Acknowledging ‘Country’ Listening to and Speaking your Place

NEW ONLINE COURSE!

PREVIEW & INTRODUCTION

Friday 27 August at 7.00 – 9.00pm

(Followed by 3 fortnightly sessions on Thursday evenings, 7.00pm)

Facilitated by Dr Maya Ward - Phd. in Creative Writing; Masters in Applied Science (Social Ecology); Author: The Comfort of Water: A River Pilgrimage 2011 detailed her walk from the sea to the source of the Yarra, while following the length of an ancient Wurundjeri Songline. (shortlisted by the Victoria State Library for the 2021 Year of Reading.) 

 “We cry for you because you haven’t got meaning of in this country.  We have a gift we want to give you. And it’s the gift of pattern thinking.  It’s the culture which is the blood of this country, of Aboriginal groups, of the ecology, of the land itself.” 

David Mowaljarlai, Ngarinyin elder

This course will take place over (four) fortnightly Zoom sessions, with readings and guided exercises to explore in the time between sessions.

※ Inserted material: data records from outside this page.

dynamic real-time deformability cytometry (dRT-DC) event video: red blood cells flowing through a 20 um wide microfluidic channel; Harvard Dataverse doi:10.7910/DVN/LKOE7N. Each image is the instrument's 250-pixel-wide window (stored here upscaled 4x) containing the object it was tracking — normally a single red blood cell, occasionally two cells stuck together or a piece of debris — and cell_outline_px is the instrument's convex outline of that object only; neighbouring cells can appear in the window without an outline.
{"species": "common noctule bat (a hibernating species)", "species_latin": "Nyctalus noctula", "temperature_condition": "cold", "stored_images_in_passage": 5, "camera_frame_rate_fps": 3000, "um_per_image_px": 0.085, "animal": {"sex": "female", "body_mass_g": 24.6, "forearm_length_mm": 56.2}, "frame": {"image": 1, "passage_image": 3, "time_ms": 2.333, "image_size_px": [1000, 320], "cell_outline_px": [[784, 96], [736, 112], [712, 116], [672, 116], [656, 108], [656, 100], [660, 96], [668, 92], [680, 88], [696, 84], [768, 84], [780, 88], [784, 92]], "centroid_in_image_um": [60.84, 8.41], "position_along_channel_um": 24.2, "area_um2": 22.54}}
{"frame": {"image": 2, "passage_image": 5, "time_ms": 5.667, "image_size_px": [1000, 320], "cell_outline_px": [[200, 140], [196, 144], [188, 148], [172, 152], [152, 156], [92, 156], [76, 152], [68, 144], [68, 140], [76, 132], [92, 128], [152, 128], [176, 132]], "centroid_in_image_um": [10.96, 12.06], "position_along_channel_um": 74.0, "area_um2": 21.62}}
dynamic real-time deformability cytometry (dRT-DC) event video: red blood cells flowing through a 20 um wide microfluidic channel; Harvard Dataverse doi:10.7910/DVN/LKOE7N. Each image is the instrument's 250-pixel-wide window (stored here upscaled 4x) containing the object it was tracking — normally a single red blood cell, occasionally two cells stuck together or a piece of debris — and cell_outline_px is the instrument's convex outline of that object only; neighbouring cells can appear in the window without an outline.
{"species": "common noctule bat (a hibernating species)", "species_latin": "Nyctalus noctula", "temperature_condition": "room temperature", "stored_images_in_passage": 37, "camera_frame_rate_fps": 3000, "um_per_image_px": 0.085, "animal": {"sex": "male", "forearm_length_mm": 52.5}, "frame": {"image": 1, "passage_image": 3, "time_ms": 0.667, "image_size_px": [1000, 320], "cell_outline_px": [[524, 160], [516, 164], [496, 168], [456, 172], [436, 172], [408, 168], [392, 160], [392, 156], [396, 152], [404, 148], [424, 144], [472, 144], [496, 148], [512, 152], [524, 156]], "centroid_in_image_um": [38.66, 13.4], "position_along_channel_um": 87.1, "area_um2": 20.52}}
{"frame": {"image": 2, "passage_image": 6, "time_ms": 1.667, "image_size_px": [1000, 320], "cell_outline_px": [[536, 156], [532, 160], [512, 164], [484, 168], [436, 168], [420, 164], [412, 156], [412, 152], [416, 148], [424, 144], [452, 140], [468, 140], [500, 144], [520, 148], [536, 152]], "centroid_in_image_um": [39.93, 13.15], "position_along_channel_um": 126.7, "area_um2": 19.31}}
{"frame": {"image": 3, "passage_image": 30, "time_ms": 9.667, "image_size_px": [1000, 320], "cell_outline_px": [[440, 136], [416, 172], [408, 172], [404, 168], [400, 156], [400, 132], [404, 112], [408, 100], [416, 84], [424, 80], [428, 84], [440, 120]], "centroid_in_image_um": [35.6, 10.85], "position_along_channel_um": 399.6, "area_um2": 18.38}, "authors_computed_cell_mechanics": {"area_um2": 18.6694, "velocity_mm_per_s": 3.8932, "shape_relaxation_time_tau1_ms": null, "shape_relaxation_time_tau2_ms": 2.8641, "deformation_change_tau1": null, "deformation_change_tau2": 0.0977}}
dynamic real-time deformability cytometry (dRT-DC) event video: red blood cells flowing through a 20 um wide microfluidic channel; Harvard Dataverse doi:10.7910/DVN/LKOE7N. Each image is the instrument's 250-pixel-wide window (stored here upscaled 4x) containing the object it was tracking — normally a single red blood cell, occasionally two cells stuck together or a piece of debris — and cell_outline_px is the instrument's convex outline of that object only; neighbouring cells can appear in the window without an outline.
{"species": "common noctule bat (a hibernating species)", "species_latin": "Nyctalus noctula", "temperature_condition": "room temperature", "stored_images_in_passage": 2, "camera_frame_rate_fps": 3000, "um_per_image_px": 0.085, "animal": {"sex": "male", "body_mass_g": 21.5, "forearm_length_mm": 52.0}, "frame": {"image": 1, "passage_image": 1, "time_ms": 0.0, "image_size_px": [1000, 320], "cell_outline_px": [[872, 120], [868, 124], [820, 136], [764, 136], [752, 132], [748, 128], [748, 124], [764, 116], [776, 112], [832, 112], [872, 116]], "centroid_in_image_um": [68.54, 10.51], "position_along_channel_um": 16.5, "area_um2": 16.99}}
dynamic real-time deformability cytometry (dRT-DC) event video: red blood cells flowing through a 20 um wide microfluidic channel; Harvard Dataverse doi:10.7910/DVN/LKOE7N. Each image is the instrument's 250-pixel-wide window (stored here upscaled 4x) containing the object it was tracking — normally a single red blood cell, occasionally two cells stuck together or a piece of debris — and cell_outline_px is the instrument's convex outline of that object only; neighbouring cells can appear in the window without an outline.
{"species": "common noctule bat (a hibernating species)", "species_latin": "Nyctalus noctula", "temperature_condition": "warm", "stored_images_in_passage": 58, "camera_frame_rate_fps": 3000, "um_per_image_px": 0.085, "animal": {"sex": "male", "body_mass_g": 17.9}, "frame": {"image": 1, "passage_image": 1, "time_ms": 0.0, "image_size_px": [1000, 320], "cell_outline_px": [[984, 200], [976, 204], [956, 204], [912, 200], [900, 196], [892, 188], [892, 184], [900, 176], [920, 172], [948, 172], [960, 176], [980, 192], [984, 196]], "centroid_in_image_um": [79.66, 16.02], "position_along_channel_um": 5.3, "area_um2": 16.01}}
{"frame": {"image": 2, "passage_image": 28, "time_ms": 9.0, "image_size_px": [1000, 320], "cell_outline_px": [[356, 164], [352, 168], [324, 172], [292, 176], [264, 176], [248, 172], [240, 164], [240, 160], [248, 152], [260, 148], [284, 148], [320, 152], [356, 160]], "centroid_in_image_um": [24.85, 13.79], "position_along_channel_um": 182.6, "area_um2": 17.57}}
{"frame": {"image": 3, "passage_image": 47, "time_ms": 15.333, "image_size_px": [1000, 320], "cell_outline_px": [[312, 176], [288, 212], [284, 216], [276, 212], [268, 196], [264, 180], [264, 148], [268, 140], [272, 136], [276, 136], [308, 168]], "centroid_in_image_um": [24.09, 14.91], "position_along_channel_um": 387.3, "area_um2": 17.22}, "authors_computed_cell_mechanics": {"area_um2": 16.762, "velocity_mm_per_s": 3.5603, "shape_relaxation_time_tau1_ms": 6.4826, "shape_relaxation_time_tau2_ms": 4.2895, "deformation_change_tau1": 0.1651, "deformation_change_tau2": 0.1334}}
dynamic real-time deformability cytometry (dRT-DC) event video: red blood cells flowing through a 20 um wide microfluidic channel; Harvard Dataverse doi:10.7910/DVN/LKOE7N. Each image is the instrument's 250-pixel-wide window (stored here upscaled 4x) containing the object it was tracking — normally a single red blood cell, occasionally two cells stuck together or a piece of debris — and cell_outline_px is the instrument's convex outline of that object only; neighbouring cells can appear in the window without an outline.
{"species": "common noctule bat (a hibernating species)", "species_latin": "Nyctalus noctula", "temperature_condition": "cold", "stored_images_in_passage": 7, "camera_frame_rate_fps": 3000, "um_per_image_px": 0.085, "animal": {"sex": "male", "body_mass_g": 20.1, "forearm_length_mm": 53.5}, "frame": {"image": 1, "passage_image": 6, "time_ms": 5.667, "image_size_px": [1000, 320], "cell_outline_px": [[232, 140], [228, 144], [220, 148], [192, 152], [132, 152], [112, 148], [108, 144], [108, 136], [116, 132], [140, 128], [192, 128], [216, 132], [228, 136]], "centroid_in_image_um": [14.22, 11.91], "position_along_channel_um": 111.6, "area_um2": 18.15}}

Friday 27 August: Introduction and Overview of ‘Acknowledging Country’. Country is an Aboriginal English word meaning both the visible and invisible word around us; people, plants, animal, landforms, weather systems, the animate spirit that infuses us all, the stories and the web of relationships between us. To acknowledge Country, then, is to acknowledge an alive, sensing world. The implications of this are enormous, with the potential to disrupt the de-animated worldview that underpins the colonial paradigm. - How might we fruitfully and respectfully engage with this other way of knowing, and learn the responsibilities and connections of deep belonging?